Provided passage:
□ □ □ □ □ □ □
# My First Musky on the Fly



## sgcmaps (Sep 7, 2009)

Took me a little over a year to catch my first musky on a fly, but I finally did it this August! I caught this 38" northeast Ohio musky on a 10" Double Hang-Time fly I tied myself, but originated by Brad Bohen. The strike was vicious and occured less than 10 feet from my rod tip while I was wading. The musky surprisingly came mostly out of the water to pounce from above on my shallow-stripped streamer. 

I did have several close encounters this Summer, including a few blow-ups, several follows I could not convert, and one brief hook-up. Anticipating catching at least a couple more during the Fall bite, since I believe I've finally dialed in to what these particalur muskies want and don't want.

For those thrill-seekers looking for a real challenge, I highly recommend you give freshwater's apex predator a try on the fly! 

First time I tried attaching a photo to a thread on this forum so hopefully it works.


----------



## jhammer (Jun 13, 2011)

Nice fish!


----------



## Intracoastal (Sep 12, 2009)

Nice fish! What rod, reel, and line were you using? Just curious.


----------



## MDBuckeye (Sep 29, 2009)

Heck yeah!
A musky on the fly sounds AWESOME!!!

Especially one you tied yourself. What weight setup were you using?
Nice work!


----------



## steelheader007 (Apr 8, 2004)

sgcmaps said:


> Took me a little over a year to catch my first musky on a fly, but I finally did it this August! I caught this 38" northeast Ohio musky on a 10" Double Hang-Time fly I tied myself, but originated by Brad Bohen. The strike was vicious and occured less than 10 feet from my rod tip while I was wading. The musky surprisingly came mostly out of the water to pounce from above on my shallow-stripped streamer.
> 
> I did have several close encounters this Summer, including a few blow-ups, several follows I could not convert, and one brief hook-up. Anticipating catching at least a couple more during the Fall bite, since I believe I've finally dialed in to what these particalur muskies want and don't want.
> 
> ...
□ □ □ □ □ □ □
Collected data:
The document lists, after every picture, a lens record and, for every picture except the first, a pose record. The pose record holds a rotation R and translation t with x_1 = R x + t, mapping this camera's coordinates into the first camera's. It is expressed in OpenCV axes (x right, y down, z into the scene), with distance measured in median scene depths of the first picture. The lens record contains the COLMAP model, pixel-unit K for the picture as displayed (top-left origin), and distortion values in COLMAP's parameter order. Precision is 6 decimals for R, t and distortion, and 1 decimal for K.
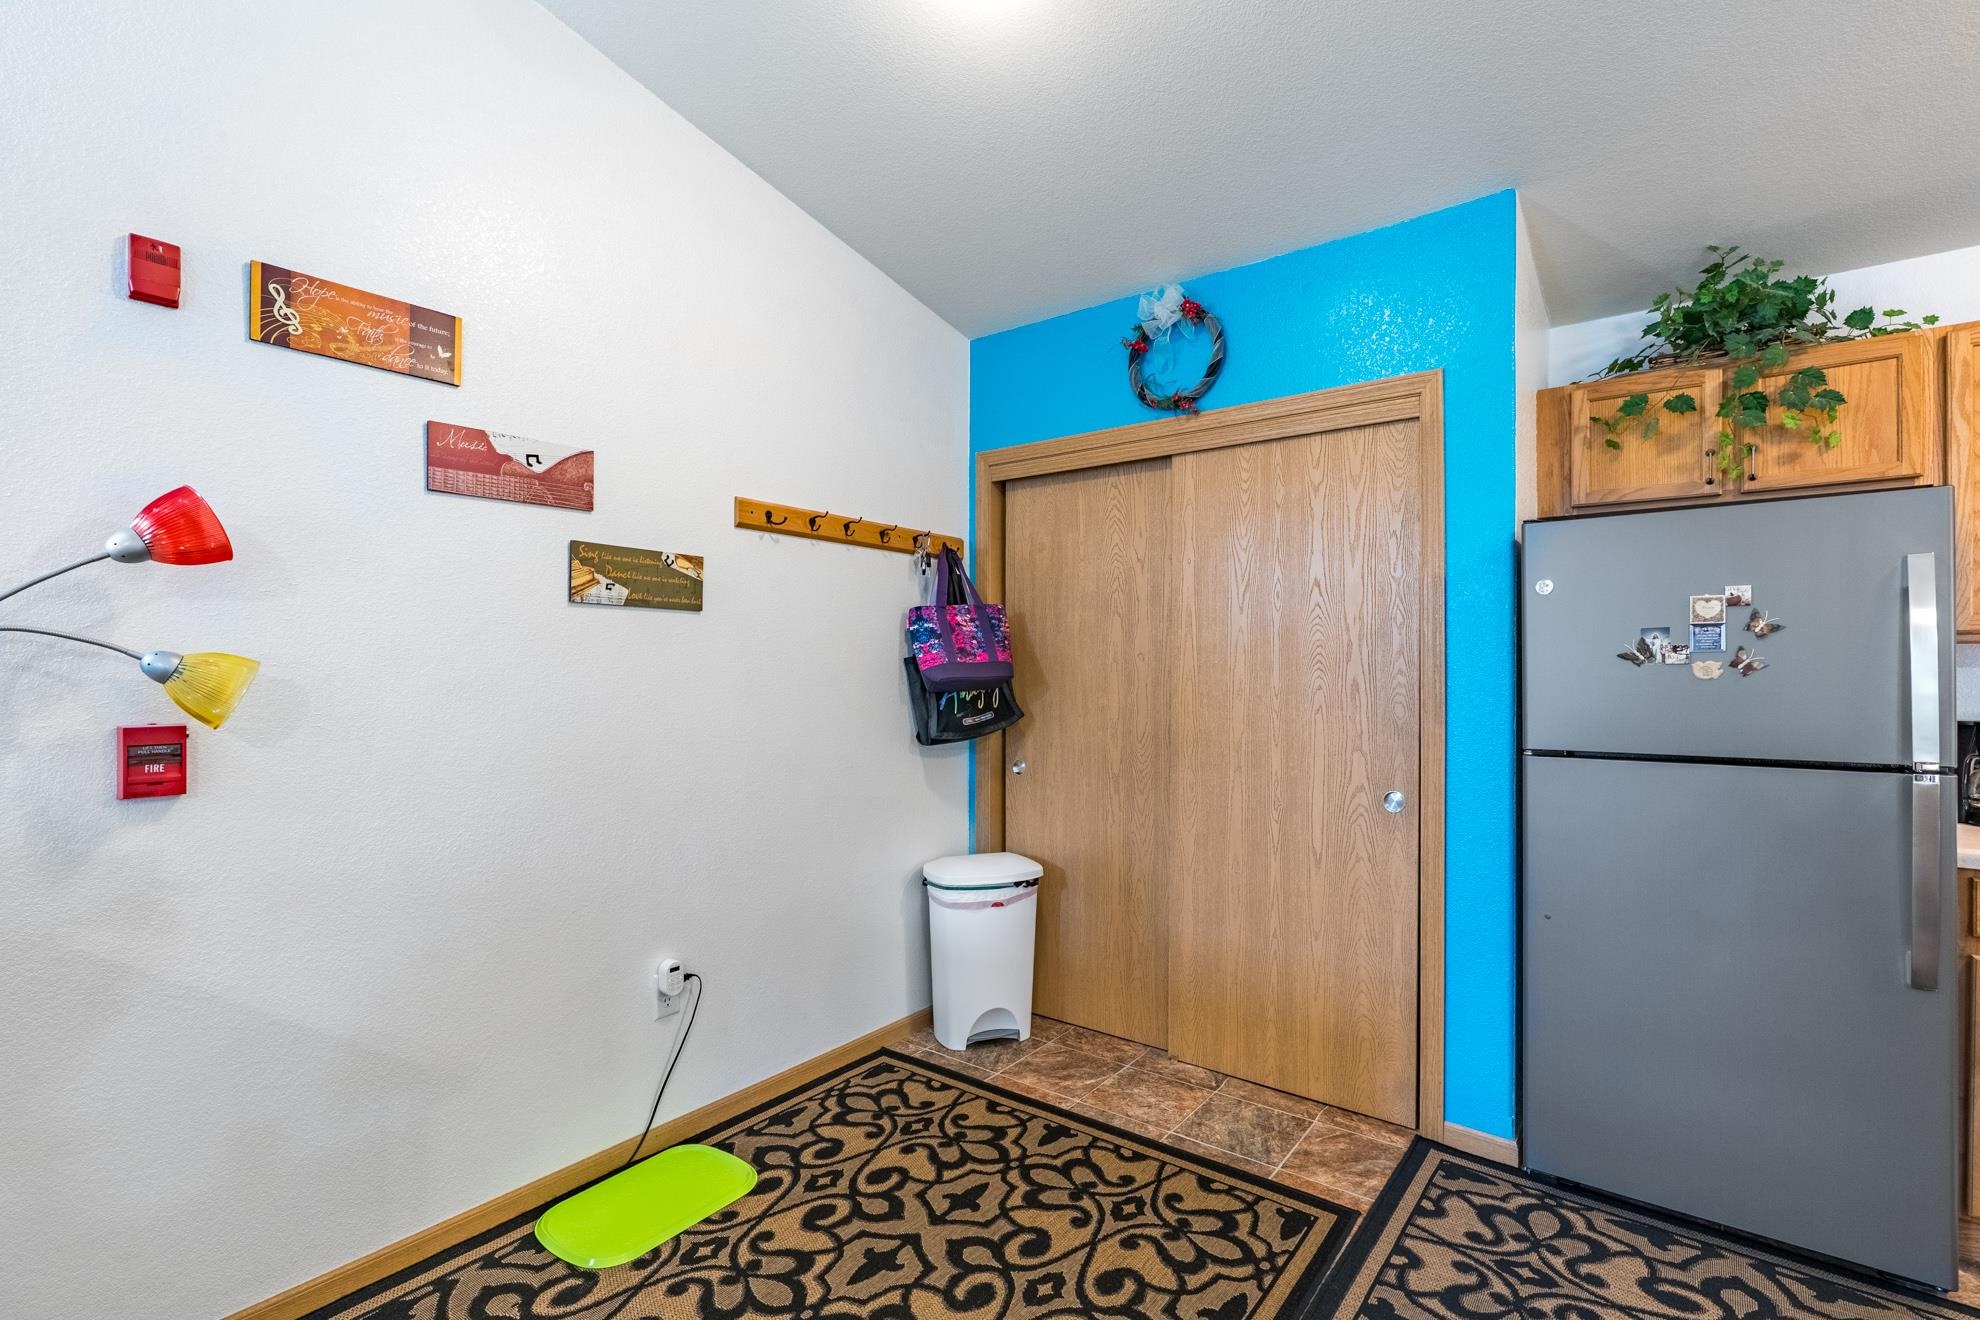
lens RADIAL K [[925.2, 0, 997.1], [0, 925.2, 670.4], [0, 0, 1]] dist [-0.002409, 0.000204]
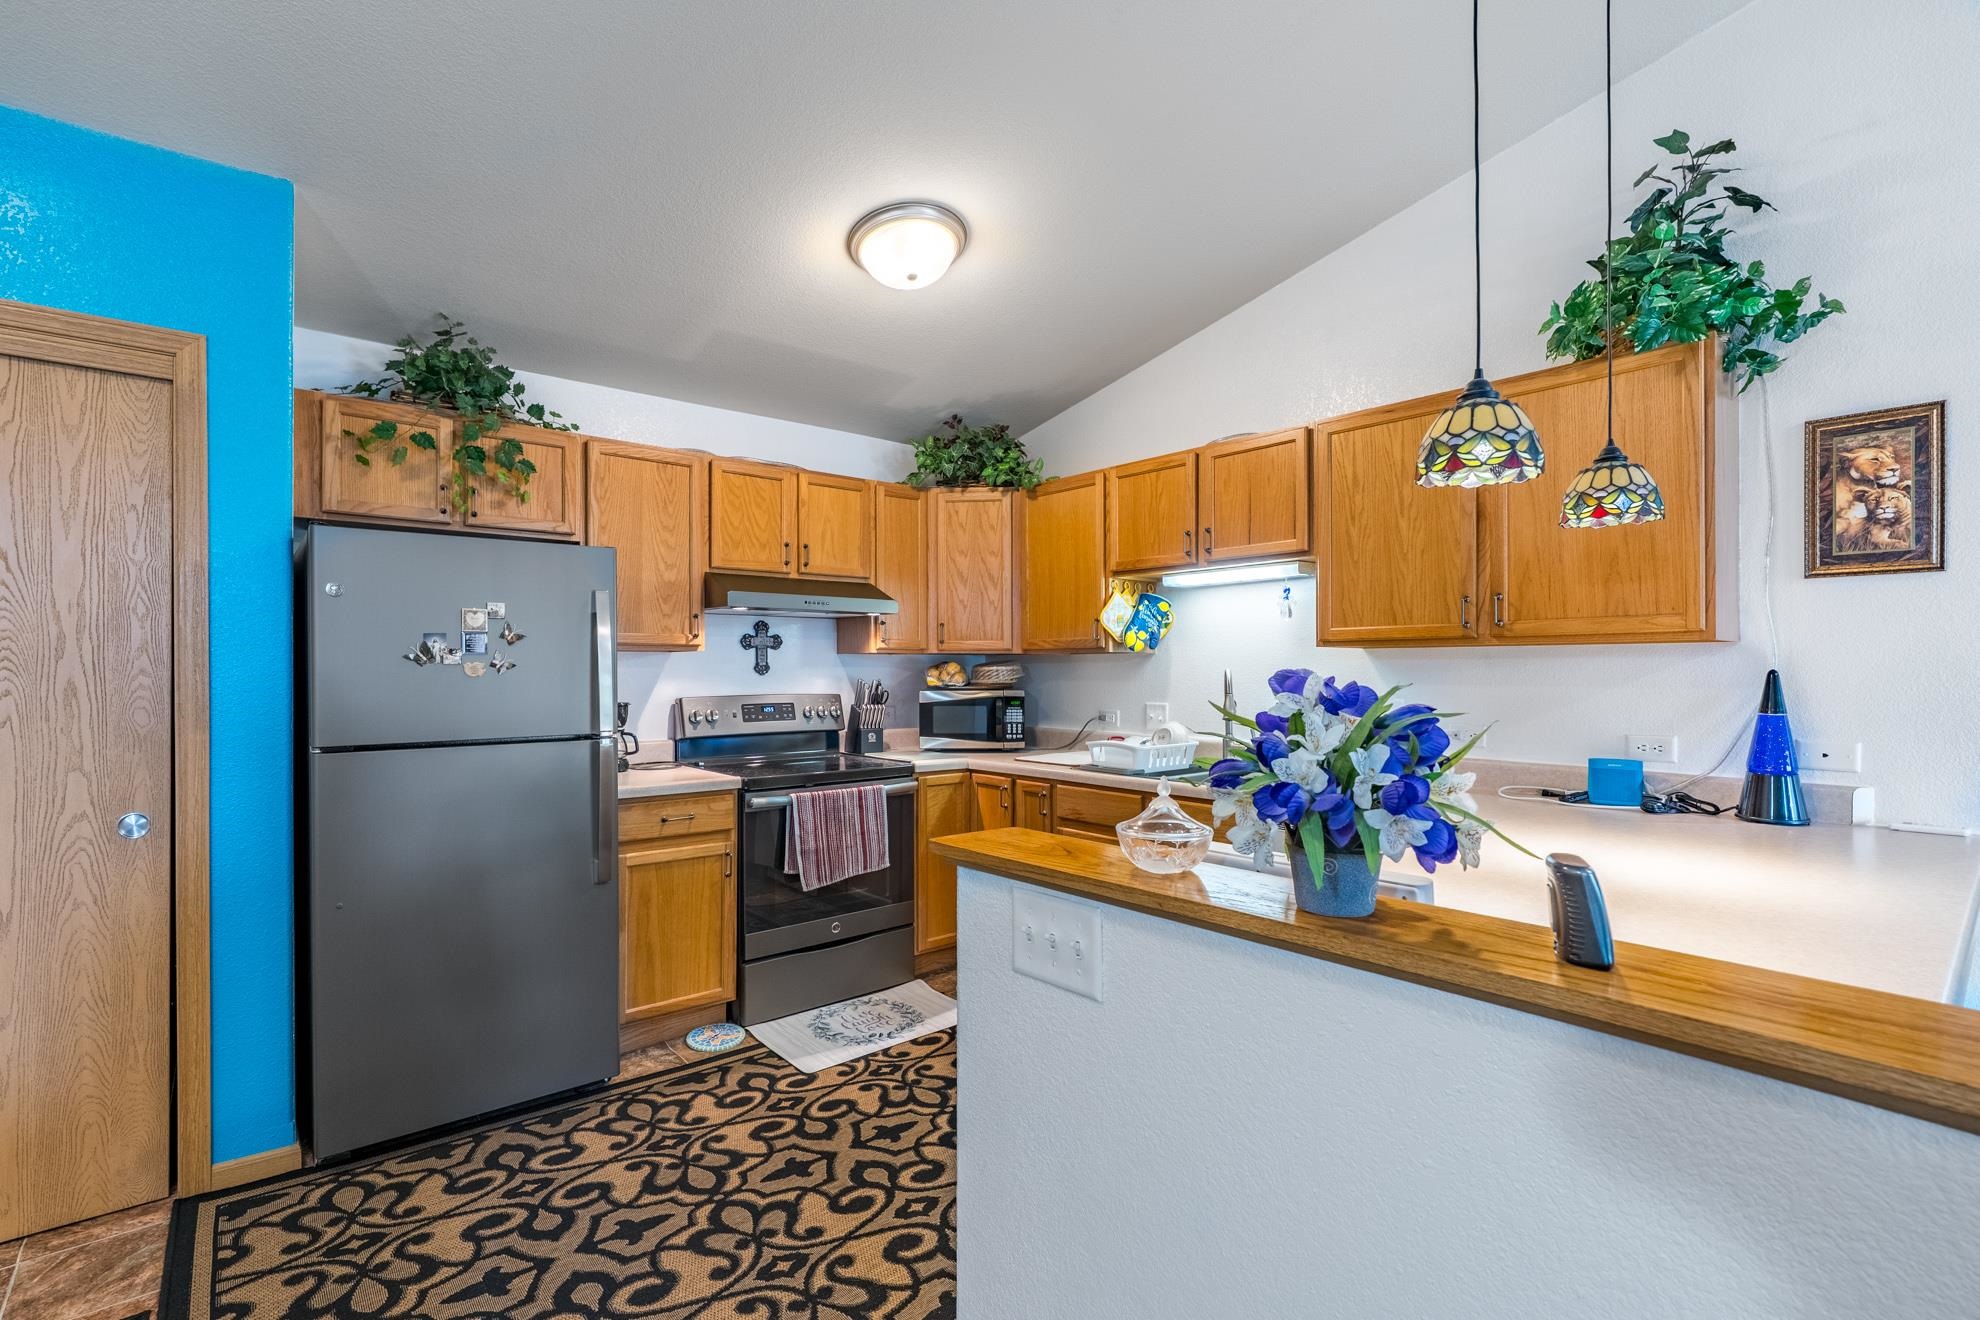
lens RADIAL K [[925.2, 0, 997.1], [0, 925.2, 670.4], [0, 0, 1]] dist [-0.002409, 0.000204]
pose [[0.187314, -0.003041, 0.982295, -0.277817], [0.001171, 0.999995, 0.002873, -0.001407], [-0.982299, 0.000612, 0.187317, 0.075624]]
□ □ □ □ □ □ □
Questions:
- A) In the musky thread, condense the paragraph that begins "Took me a little over a year" into a short bulleted list that keeps its main facts.
- B) Reproduce word for word the part of the musky thread starting with "For those thrill-seekers" and going on through "hopefully it works.".

Response list:
- A)
- Took a little over a year to catch a first musky on a fly, finally landed in August
- Fish: a 38" musky from northeast Ohio
- Fly: a self-tied 10" Double Hang-Time, a pattern originated by Brad Bohen
- Strike: vicious, less than 10 feet from the rod tip, while wading
- The musky came mostly out of the water to pounce from above on the shallow-stripped streamer

- B)
For those thrill-seekers looking for a real challenge, I highly recommend you give freshwater's apex predator a try on the fly! 

First time I tried attaching a photo to a thread on this forum so hopefully it works.